Temos que discutir a crise de representação política no Congresso. Retornar  às ruas, organizar uma Frente de classe,   do povo. Frente popular não pode ter viés político partidário. Mudar estruturas e promover outras reformas, além da política e da mídia: a tributária e a urbana. Agir contra as três armas da burguesia – no poder judiciário (supra-sumo da burguesia), no Congresso e nos meios de comunicação.

E o mais importante: “Parou-se de fazer educação política. Não há discussão sobre o país. Consome-se.”

Para Daniel, “os sociólogos da Globonews costumam falar sobre a necessidade da alternância de poder. Que ironia! Temos um governo de apenas doze anos se contrapondo aos 500 de exclusão histórica.” E prossegue: “O momento é de aprofundar o debate sobre o plebiscito, a reforma política, o vexame do financiamento empresarial. Abrir caminho para os jovens que estiveram nas ruas em julho, mas não ganharam em outubro. Continuar mobilizados na Praça de Belfort Roxo, na Baixada, na lona da Maré, na Cinelândia, no Casa Grande.”

O Deputado Alexandre Molon, do PT: “Essa vitória tem um significado maior, semelhante ao de quando se vence apertado. Tentaram esconder a nossa vitória. Ela não se mede por pontos percentuais. Dois dias depois da eleição encontramos, em Brasília, um Congresso raivoso e ressentido, sem desejo de dialogar e procurando dividir o país. A disputa para a presidência da Câmara é importante para emparedar a oposição. A questão dos Conselhos Populares foi usada para isolar o PT e o PCdoB. O recado: quem se encontra isolado não pode ser presidente da Câmara.” E concluindo: ”O governo tem que pautar o Congresso; não o contrário.”

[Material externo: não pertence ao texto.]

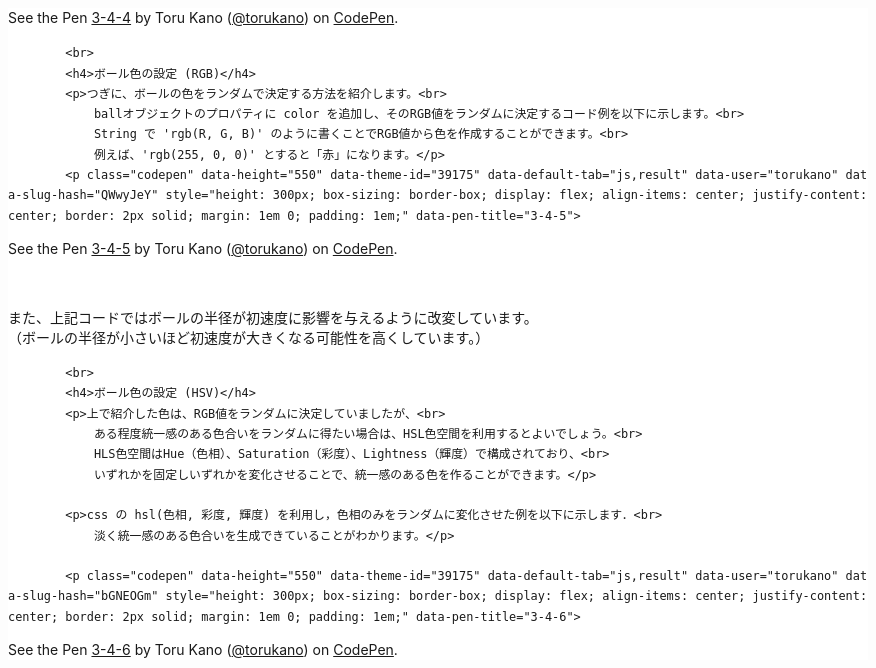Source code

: <span>See the Pen <a href="https://codepen.io/torukano/pen/yLLLpXe">
3-4-4</a> by Toru Kano (<a href="https://codepen.io/torukano">@torukano</a>)
on <a href="https://codepen.io">CodePen</a>.</span>

</p>
<script async src="https://static.codepen.io/assets/embed/ei.js"></script>

            <br>
            <h4>ボール色の設定 (RGB)</h4>
            <p>つぎに、ボールの色をランダムで決定する方法を紹介します。<br>
                ballオブジェクトのプロパティに color を追加し、そのRGB値をランダムに決定するコード例を以下に示します。<br>
                String で 'rgb(R, G, B)' のように書くことでRGB値から色を作成することができます。<br>
                例えば、'rgb(255, 0, 0)' とすると「赤」になります。</p>
            <p class="codepen" data-height="550" data-theme-id="39175" data-default-tab="js,result" data-user="torukano" data-slug-hash="QWwyJeY" style="height: 300px; box-sizing: border-box; display: flex; align-items: center; justify-content: center; border: 2px solid; margin: 1em 0; padding: 1em;" data-pen-title="3-4-5">

<span>See the Pen <a href="https://codepen.io/torukano/pen/QWwyJeY">
3-4-5</a> by Toru Kano (<a href="https://codepen.io/torukano">@torukano</a>)
on <a href="https://codepen.io">CodePen</a>.</span>

</p>
<script async src="https://static.codepen.io/assets/embed/ei.js"></script>
<br>
<p>また、上記コードではボールの半径が初速度に影響を与えるように改変しています。<br>
（ボールの半径が小さいほど初速度が大きくなる可能性を高くしています。）</p>

            <br>
            <h4>ボール色の設定 (HSV)</h4>
            <p>上で紹介した色は、RGB値をランダムに決定していましたが、<br>
                ある程度統一感のある色合いをランダムに得たい場合は、HSL色空間を利用するとよいでしょう。<br>
                HLS色空間はHue（色相）、Saturation（彩度）、Lightness（輝度）で構成されており、<br>
                いずれかを固定しいずれかを変化させることで、統一感のある色を作ることができます。</p>

            <p>css の hsl(色相, 彩度, 輝度) を利用し，色相のみをランダムに変化させた例を以下に示します．<br>
                淡く統一感のある色合いを生成できていることがわかります。</p>

            <p class="codepen" data-height="550" data-theme-id="39175" data-default-tab="js,result" data-user="torukano" data-slug-hash="bGNEOGm" style="height: 300px; box-sizing: border-box; display: flex; align-items: center; justify-content: center; border: 2px solid; margin: 1em 0; padding: 1em;" data-pen-title="3-4-6">

<span>See the Pen <a href="https://codepen.io/torukano/pen/bGNEOGm">
3-4-6</a> by Toru Kano (<a href="https://codepen.io/torukano">@torukano</a>)
on <a href="https://codepen.io">CodePen</a>.</span>

</p>
<script async src="https://static.codepen.io/assets/embed/ei.js"></script>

Depois de comentar que “a burguesia sequestrou a democracia no país”, João Pedro Stédile resumiu o estado de ânimo das lideranças presentes dizendo: ”Nunca estive tão otimista. Agora as coisas estão mais claras.”

Dezenas de depoimentos emocionantes de militantes que trabalharam sem descanso para reeleger Dilma Rousseff  se seguiram às falas dos que estavam na mesa. Uma reunião de forças vivas, mobilizadas, que varou a noite.